Arriving from the near future (late December, to be precise) comes the war movie Flags Of Our Fathers, directed by Clint Eastwood (so it’s a thoughtful sort of war movie). When I say this movie is concerned with the battle of Iwo Jima, a bloody clash near the end of the Pacific War, you will understand why I suspect it hasn’t done very well over here, well-made though it undoubtedly is. The Japanese are not actually demonised as such, but it remains unavoidably the case that a major plot point concerns them horribly killing a likeable character played by Jamie Bell.
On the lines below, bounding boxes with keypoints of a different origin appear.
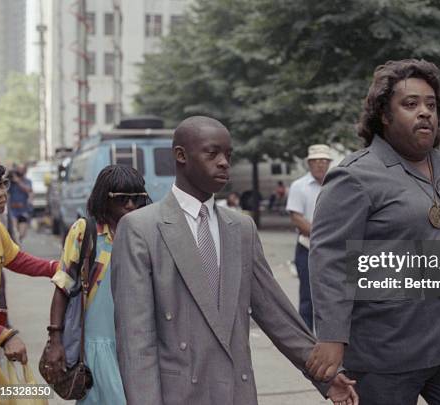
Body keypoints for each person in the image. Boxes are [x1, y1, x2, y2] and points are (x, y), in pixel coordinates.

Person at [110, 116, 357, 405]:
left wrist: (326, 375)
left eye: (228, 155)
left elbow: (277, 314)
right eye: (212, 153)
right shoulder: (141, 228)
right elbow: (136, 340)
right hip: (177, 395)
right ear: (180, 156)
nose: (224, 162)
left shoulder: (241, 229)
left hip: (236, 393)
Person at [306, 59, 440, 405]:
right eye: (410, 104)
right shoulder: (355, 176)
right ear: (384, 114)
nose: (424, 112)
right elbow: (330, 259)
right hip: (388, 349)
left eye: (431, 104)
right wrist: (332, 335)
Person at [40, 165, 150, 405]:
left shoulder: (146, 233)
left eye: (137, 199)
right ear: (104, 199)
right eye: (122, 199)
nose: (131, 205)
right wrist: (55, 340)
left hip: (137, 344)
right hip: (96, 343)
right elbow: (62, 288)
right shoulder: (85, 232)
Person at [0, 159, 58, 402]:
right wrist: (4, 335)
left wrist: (57, 267)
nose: (0, 193)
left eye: (2, 184)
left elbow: (16, 259)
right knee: (2, 393)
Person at [286, 144, 333, 330]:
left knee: (334, 295)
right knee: (308, 295)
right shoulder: (299, 186)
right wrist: (322, 237)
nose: (320, 165)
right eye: (316, 161)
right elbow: (296, 217)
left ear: (329, 163)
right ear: (309, 163)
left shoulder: (336, 183)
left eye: (324, 161)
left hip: (334, 248)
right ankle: (305, 338)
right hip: (308, 247)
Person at [8, 164, 33, 243]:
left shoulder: (27, 181)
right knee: (15, 232)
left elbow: (28, 190)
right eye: (18, 169)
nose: (20, 171)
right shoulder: (11, 182)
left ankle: (19, 243)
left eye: (22, 169)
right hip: (13, 211)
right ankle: (16, 249)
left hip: (23, 210)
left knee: (22, 234)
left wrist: (18, 181)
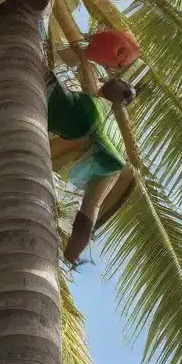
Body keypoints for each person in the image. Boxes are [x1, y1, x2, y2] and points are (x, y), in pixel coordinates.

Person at [47, 72, 135, 264]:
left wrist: (79, 52)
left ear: (121, 97)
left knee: (47, 88)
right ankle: (72, 254)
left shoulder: (98, 101)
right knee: (92, 206)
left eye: (121, 82)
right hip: (114, 158)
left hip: (88, 122)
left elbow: (86, 71)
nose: (117, 79)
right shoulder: (116, 123)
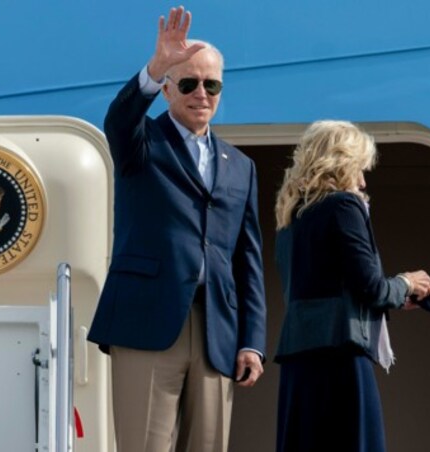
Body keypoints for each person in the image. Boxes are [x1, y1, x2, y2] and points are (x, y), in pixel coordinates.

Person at [87, 6, 266, 452]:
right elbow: (118, 120)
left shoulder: (241, 166)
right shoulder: (143, 142)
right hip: (148, 321)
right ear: (167, 90)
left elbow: (248, 260)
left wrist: (253, 341)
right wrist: (154, 67)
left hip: (216, 330)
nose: (201, 93)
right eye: (188, 82)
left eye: (212, 84)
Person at [272, 120, 430, 452]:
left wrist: (393, 295)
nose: (362, 181)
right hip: (340, 362)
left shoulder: (290, 217)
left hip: (299, 364)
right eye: (359, 169)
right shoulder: (343, 205)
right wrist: (406, 284)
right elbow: (372, 288)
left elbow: (323, 287)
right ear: (341, 164)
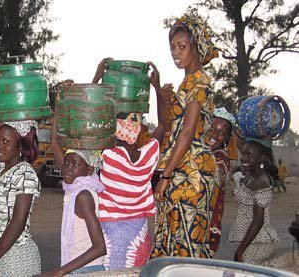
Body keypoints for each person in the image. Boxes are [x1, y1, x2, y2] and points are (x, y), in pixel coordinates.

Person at [151, 12, 219, 259]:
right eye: (172, 48)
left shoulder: (199, 82)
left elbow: (188, 131)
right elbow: (168, 125)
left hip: (193, 173)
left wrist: (166, 175)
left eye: (182, 47)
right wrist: (158, 91)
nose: (175, 53)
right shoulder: (186, 83)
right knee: (174, 241)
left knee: (187, 245)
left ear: (197, 47)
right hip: (183, 170)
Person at [93, 59, 171, 269]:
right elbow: (164, 123)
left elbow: (90, 121)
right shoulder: (148, 156)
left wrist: (98, 77)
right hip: (140, 229)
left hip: (111, 229)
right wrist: (156, 87)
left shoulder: (109, 156)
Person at [0, 65, 41, 276]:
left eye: (6, 142)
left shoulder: (25, 173)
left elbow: (18, 223)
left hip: (15, 255)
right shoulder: (3, 167)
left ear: (20, 145)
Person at [39, 118, 106, 276]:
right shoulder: (77, 185)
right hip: (79, 268)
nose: (67, 168)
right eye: (66, 163)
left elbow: (100, 247)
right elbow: (54, 144)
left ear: (89, 170)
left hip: (87, 270)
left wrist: (59, 272)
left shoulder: (83, 195)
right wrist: (57, 111)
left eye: (74, 164)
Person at [228, 138, 279, 264]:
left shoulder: (259, 182)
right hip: (251, 240)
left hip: (258, 241)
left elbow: (258, 221)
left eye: (249, 155)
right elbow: (240, 143)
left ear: (262, 158)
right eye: (243, 154)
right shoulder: (252, 175)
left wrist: (239, 251)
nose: (243, 158)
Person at [205, 107, 236, 256]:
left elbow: (213, 179)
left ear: (227, 138)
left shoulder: (220, 157)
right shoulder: (201, 151)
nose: (214, 135)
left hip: (205, 225)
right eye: (212, 128)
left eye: (221, 133)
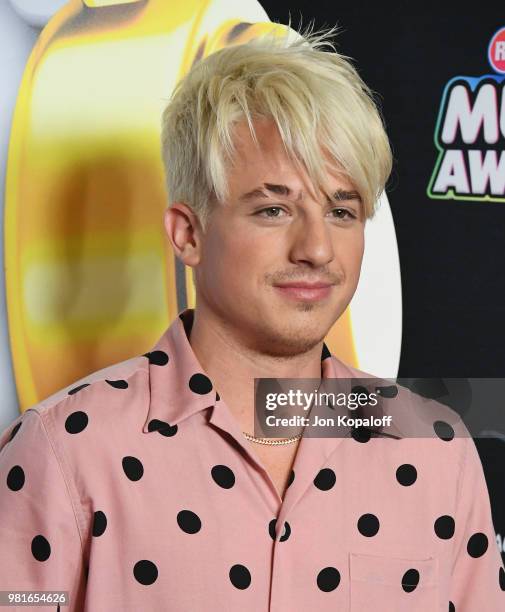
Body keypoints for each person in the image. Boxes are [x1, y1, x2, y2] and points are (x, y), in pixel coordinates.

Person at [1, 22, 504, 612]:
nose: (316, 248)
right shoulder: (63, 451)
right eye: (273, 209)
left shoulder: (434, 447)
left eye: (342, 211)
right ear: (188, 234)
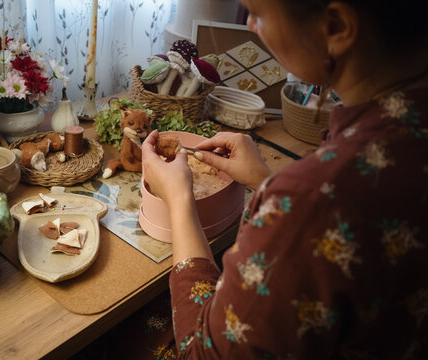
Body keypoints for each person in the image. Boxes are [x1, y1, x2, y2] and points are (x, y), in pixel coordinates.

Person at [72, 1, 427, 359]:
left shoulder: (314, 203)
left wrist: (180, 200)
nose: (251, 26)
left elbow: (201, 353)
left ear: (336, 26)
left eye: (257, 12)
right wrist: (265, 179)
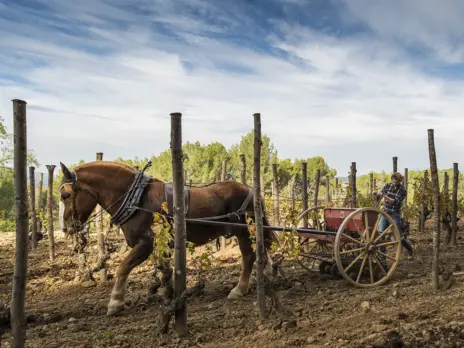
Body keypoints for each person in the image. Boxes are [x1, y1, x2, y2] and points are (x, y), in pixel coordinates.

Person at [373, 172, 414, 260]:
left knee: (398, 236)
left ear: (400, 181)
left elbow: (394, 201)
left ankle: (410, 249)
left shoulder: (403, 190)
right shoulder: (387, 186)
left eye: (396, 180)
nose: (394, 181)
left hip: (395, 214)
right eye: (393, 179)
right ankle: (383, 255)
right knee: (380, 234)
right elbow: (380, 196)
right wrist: (376, 196)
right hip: (385, 213)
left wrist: (385, 196)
I was uncomfortably aware I was the only European in the theatre when I saw this movie — I nearly shouted ‘now you know how it feels when we watch Mel Gibson movies in England!’ but I thought better of it.

Anyway, the movie goes back and forth between the battle (lavishly recreated) — specifically the famous raising of the American flag atop the island — and the fates of the flag raisers when they are flown home to participate in a drive to raise money for the war effort.

This is a rather slow and worthy movie, but hey — it could have been another drum-beating embarassment like Pearl Harbor, so let’s not complain. The cast features a mixture of established young stars like Ryan Phillipe and Paul Hunter and relative unknowns like Jesse Bradford and Adam Beach (who’s particularly good), together with older performers like Robert Patrick and Neal McDonough. Without being too specific, the movie makes various wise points about the difference between the myths and realities of war and the effect this can have on the participants when they return home. I suspect you actually have to be American to fully get this film, in the same way you have to be Catholic to really get The Exorcist, but I found it to be thoroughly engrossing and as well-made as one would expect from a Clint Eastwood project. I predict nominations and maybe even the odd actual Oscar.